4-ORGANISATION MONDIALE DE LA PROPRIÉTÉ INTELLECTUELLE, « À propos des indications géographiques », disponible en ligne : http://www.wipo.int/geo_indications/fr/about.html (page consultée le 14 octobre 2015).

5-Les marques de certification sont une catégorie particulière de marques de commerce, dont la procédure d’enregistrement et la protection diffèrent des indications d’origine. En fait, ce type de marque vise à indiquer qu’un produit ou service a été certifié par une une personne ou un organisme comme répondant à une norme définie. La norme peut indiquer la nature ou la qualité des produits ou services, les conditions de travail dans lesquelles ont eu lieu leur production ou leur exécution, la catégorie de personnes qui les a produits ou exécutés ou encore, la région dans laquelle ont eu lieu leur production ou leur exécution (Loi sur les marques de commerce, L.R.C. (1985), ch. T-13, art. 2). À titre d'exemple, on peut citer le dessin de « Woolmark » qui est notamment apposé sur des vêtements.
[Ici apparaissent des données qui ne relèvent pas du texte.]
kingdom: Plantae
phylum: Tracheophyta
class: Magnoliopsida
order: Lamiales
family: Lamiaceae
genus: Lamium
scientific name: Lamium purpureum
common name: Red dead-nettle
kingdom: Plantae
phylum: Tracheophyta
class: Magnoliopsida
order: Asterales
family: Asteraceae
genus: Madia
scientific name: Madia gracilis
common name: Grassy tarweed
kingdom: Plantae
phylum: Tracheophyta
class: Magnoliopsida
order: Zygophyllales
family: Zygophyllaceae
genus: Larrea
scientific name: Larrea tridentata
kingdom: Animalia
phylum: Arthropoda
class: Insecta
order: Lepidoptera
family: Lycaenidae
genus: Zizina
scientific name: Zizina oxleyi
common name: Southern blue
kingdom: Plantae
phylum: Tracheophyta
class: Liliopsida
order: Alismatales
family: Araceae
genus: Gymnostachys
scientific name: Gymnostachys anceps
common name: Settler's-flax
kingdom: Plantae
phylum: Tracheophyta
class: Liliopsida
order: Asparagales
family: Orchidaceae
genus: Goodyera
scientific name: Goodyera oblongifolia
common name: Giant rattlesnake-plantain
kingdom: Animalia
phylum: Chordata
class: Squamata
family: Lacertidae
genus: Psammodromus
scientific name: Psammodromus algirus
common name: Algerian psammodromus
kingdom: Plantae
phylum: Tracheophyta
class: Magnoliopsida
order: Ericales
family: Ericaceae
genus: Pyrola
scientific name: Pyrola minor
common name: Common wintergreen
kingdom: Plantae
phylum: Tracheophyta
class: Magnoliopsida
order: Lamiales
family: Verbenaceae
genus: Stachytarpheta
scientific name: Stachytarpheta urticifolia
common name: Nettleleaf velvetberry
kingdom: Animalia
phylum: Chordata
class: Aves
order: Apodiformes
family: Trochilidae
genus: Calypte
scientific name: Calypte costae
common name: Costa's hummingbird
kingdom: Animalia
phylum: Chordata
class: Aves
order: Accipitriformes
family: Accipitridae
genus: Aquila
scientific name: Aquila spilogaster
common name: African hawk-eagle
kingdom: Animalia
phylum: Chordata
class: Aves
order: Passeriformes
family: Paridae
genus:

6-Au Québec, la Loi sur les appellations réservées et les termes (chapitre A-20.03) valorisants permet la protection d’« appellations réservées », lesquelles concernent des types de produits particuliers dont les caractéristiques sont connues des consommateurs. Ces types de produits concernent soit le mode de production (ex.: le mode de production biologique), soit les particularités ayant rapport à l’origine (ex.: Agneau de Charlevoix) ou à la spécificité (ex.: agneau de pré-salé).

7-OFFICE DE LA PROPRIÉTÉ INTELLECTUELLE DU CANADA, Registre des marques de commerce, enregistrement TMA,710517.